### [Assignment]
Your reply should restate the lines from the top of the entries through the line containing "(269, 445) none -> (252, 343) //" word for word, with no pictures.

Extracted records:
Start of Block

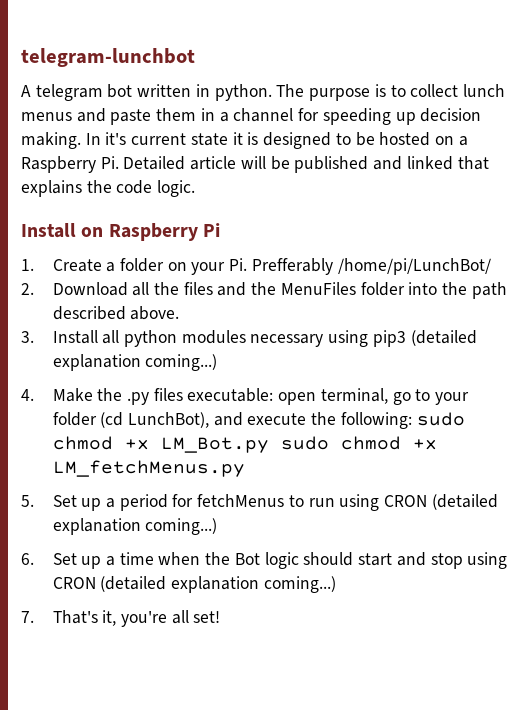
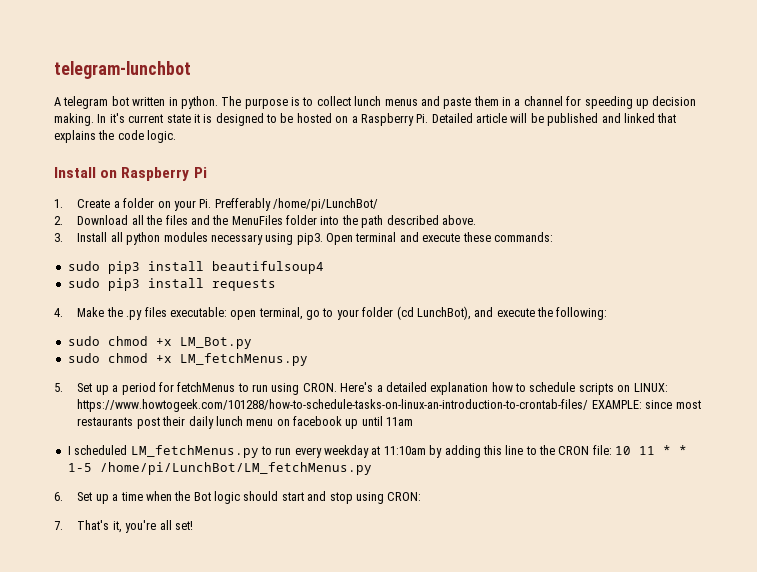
[372,330,477,347] [52,354,218,371] pip3 (detailed explanation coming...) -> [296,232,553,245] [67,261,324,274] [67,278,276,291] pip3. Open terminal and execute these commands: // sudo pip3 install beautifulsoup4 // sudo pip3 install requests
(412, 420) none -> (608, 313) //
(269, 445) none -> (252, 343) //
[384,494,498,510] [52,518,218,535] CRON (detailed explanation coming...) -> [302,382,668,395] [77,399,701,412] [77,416,414,429] [67,445,688,458] [67,462,372,475] CRON. Here's a detailed explanation how to schedule scripts on LINUX: https://www.howtogeek.com/101288/how-to-schedule-tasks-on-linux-an-introduction-to-crontab-files/ EXAMPLE: since most restaurants post their daily lunch menu on facebook up until 11am // I scheduled LM_fetchMenus.py to run every weekday at 11:10am by adding this line to the CRON file: 10 11 * * 1-5 /home/pi/LunchBot/LM_fetchMenus.py
[52,576,336,593] CRON (detailed explanation coming...) -> [387,492,422,501] CRON:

End of Block

### [The completed task]
[372,330,477,347] [52,354,218,371] pip3 (detailed explanation coming...) -> [296,232,553,245] [67,261,324,274] [67,278,276,291] pip3. Open terminal and execute these commands: // sudo pip3 install beautifulsoup4 // sudo pip3 install requests
(412, 420) none -> (608, 313) //
(269, 445) none -> (252, 343) //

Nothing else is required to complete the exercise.